↓

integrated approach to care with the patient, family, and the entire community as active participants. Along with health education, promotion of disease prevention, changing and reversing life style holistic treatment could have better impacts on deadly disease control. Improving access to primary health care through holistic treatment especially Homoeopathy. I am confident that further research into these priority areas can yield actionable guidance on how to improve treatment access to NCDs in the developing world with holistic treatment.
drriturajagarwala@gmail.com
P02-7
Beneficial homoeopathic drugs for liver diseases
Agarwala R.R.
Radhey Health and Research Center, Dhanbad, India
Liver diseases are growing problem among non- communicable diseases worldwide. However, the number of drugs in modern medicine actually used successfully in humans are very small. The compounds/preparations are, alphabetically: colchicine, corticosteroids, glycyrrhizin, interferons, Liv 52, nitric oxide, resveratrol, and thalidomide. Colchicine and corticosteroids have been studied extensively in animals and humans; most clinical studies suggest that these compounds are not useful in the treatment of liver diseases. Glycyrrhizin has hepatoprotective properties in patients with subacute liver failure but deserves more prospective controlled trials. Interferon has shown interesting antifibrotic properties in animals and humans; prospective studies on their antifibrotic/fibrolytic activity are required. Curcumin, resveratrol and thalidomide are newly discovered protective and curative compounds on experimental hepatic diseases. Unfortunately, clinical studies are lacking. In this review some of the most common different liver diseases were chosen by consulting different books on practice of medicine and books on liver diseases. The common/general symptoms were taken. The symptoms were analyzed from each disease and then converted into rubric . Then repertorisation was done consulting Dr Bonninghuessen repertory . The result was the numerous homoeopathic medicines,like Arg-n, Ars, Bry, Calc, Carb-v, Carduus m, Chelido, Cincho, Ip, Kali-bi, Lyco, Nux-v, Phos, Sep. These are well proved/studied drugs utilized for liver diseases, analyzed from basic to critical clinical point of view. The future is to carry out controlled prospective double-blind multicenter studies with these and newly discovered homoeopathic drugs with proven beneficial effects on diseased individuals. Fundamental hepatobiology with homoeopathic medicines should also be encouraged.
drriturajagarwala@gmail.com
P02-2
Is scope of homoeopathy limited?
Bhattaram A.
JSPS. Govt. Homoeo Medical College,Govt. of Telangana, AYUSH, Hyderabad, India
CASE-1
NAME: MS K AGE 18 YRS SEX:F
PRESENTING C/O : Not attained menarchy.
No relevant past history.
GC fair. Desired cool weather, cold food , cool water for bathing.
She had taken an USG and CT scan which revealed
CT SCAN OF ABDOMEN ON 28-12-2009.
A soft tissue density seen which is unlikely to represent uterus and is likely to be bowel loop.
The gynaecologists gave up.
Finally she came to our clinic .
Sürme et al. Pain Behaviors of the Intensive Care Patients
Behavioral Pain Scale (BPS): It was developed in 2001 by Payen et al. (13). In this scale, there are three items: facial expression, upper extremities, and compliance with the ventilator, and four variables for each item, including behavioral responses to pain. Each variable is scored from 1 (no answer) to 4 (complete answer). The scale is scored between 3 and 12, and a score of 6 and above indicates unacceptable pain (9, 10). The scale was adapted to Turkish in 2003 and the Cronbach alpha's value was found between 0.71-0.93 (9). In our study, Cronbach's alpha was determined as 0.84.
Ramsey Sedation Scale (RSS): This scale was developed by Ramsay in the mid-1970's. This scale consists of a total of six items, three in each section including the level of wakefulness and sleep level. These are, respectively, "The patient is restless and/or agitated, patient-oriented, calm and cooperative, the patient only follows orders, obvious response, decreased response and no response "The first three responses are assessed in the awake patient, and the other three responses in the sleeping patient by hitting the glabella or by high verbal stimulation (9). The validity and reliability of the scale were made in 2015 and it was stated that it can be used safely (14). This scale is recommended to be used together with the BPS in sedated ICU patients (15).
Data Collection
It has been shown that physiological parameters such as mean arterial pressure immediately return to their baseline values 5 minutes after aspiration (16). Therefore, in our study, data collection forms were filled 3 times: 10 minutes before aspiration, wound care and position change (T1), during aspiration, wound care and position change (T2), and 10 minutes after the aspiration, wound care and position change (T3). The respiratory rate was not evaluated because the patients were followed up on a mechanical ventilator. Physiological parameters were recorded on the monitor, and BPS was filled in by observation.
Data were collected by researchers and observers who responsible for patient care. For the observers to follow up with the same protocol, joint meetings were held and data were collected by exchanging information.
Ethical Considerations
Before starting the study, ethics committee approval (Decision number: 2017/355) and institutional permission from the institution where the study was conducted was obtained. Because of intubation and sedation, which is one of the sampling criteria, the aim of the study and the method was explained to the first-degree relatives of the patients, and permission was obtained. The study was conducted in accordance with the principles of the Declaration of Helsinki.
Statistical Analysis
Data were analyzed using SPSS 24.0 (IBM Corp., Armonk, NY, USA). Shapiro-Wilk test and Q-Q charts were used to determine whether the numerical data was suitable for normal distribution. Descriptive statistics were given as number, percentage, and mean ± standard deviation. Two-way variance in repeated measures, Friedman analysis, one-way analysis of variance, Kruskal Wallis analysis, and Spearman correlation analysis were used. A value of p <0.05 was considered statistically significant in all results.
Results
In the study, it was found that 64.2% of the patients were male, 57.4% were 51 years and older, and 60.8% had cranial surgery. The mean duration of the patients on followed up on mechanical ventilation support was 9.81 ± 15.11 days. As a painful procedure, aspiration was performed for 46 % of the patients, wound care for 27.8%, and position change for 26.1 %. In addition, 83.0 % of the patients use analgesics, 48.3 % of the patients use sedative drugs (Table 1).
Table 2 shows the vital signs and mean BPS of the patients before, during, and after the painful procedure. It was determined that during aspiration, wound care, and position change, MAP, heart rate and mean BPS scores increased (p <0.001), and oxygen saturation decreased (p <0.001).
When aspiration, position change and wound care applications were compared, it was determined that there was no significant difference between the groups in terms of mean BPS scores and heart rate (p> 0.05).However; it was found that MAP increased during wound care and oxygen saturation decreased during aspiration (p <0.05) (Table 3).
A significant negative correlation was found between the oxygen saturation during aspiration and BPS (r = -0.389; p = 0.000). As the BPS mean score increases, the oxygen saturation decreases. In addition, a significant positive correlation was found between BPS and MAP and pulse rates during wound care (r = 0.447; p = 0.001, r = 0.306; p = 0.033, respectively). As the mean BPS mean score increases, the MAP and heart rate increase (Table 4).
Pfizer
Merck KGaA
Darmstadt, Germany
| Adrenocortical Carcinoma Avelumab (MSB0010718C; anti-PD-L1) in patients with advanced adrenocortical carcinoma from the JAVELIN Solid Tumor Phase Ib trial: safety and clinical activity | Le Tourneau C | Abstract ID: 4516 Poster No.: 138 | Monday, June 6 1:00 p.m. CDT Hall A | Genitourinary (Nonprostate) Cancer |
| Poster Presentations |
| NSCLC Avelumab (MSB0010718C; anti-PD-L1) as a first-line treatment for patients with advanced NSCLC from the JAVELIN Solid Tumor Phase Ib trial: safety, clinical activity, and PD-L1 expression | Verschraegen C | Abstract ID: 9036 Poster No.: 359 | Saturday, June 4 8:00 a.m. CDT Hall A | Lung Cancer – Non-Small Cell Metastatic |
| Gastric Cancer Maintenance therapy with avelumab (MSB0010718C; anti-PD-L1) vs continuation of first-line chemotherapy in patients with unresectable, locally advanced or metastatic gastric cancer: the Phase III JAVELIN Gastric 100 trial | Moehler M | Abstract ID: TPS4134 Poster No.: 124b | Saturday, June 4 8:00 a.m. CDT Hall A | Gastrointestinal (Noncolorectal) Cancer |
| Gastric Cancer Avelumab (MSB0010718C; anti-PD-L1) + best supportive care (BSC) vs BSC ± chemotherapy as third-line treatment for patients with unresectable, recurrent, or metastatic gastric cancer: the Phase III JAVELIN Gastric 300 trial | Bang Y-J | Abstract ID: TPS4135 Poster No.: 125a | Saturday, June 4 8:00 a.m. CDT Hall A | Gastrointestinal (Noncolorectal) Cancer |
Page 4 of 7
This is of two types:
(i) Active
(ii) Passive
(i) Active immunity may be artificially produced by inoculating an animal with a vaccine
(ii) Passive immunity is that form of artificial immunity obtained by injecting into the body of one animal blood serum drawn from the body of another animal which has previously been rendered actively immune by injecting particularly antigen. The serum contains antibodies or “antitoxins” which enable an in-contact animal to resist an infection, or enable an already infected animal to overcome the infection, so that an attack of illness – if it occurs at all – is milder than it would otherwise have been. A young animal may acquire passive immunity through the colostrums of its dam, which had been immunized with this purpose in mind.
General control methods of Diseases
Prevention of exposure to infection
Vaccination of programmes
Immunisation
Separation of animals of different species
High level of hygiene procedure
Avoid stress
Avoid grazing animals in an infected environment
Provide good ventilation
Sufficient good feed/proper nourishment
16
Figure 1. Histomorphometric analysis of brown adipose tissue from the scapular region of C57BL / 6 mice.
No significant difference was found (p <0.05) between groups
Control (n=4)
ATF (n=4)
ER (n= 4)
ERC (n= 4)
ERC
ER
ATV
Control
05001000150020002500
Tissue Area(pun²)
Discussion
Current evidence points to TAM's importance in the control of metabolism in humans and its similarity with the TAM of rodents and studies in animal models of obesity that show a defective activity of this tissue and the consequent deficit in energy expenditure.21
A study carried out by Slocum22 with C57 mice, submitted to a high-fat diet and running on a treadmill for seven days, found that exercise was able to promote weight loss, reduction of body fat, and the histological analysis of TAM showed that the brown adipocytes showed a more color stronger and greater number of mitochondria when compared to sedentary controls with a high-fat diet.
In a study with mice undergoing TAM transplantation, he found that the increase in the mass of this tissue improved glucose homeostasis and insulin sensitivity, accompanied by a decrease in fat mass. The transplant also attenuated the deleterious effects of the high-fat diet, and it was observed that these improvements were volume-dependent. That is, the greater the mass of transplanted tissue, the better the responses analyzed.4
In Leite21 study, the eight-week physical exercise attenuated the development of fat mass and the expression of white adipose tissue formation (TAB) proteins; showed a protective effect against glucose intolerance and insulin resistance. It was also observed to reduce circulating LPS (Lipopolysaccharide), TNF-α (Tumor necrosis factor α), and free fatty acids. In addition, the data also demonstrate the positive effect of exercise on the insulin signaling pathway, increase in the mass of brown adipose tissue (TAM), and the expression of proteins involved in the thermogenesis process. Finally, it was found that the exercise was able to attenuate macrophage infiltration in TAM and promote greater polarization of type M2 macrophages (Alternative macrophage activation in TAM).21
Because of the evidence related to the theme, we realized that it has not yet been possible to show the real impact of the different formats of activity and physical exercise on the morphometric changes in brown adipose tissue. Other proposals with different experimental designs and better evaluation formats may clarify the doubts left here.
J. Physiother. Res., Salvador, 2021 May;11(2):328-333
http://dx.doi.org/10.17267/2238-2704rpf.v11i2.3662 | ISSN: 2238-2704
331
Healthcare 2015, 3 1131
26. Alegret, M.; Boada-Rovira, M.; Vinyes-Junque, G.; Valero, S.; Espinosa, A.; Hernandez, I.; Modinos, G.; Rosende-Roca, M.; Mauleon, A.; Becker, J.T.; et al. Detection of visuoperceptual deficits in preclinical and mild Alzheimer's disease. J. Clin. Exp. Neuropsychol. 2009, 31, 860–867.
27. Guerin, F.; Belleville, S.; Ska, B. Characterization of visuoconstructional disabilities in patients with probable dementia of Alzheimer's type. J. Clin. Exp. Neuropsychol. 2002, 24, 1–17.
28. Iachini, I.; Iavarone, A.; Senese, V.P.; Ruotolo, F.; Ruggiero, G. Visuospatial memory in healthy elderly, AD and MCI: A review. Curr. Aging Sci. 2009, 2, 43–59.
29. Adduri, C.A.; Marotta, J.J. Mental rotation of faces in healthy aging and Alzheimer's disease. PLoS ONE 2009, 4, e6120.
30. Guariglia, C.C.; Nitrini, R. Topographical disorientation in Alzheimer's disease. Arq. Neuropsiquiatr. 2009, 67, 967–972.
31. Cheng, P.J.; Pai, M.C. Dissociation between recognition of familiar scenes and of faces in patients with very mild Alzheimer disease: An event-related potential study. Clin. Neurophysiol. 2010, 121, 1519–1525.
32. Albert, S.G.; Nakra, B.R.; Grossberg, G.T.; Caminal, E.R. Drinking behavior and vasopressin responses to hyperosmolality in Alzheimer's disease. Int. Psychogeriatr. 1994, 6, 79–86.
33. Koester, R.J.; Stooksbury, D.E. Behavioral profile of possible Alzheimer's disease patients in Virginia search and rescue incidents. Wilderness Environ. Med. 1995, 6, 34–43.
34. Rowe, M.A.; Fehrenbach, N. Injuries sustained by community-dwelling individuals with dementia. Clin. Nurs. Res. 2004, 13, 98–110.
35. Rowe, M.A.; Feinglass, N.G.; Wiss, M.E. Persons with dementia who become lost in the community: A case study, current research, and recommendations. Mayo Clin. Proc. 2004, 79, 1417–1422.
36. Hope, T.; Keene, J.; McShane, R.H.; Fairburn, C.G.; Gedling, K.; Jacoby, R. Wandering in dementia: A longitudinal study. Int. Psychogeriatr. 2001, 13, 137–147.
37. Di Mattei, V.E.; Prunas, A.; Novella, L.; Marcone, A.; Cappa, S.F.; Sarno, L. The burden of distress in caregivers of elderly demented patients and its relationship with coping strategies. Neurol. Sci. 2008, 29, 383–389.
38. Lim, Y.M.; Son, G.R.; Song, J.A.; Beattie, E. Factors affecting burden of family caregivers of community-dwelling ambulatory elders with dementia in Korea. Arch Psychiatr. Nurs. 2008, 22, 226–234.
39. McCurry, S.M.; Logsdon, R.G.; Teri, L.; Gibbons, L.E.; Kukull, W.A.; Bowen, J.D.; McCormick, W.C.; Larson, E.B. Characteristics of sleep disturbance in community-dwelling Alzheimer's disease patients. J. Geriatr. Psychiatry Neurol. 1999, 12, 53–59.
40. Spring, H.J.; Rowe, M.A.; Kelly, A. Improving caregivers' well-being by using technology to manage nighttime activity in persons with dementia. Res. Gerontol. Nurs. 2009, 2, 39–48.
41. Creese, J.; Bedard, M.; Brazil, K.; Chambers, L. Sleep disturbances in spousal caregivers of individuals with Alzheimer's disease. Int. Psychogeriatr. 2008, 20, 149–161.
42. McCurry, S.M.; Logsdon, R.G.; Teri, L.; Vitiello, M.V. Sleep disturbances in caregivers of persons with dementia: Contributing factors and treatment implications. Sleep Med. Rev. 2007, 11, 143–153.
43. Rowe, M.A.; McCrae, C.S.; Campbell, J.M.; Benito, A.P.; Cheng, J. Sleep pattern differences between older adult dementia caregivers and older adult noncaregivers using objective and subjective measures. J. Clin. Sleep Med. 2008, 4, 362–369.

↑

YOUR GOAL →
Only the lines that contain the string "India" should be copied from the entries above.

YOUR SOLUTION →
Radhey Health and Research Center, Dhanbad, India
JSPS. Govt. Homoeo Medical College,Govt. of Telangana, AYUSH, Hyderabad, India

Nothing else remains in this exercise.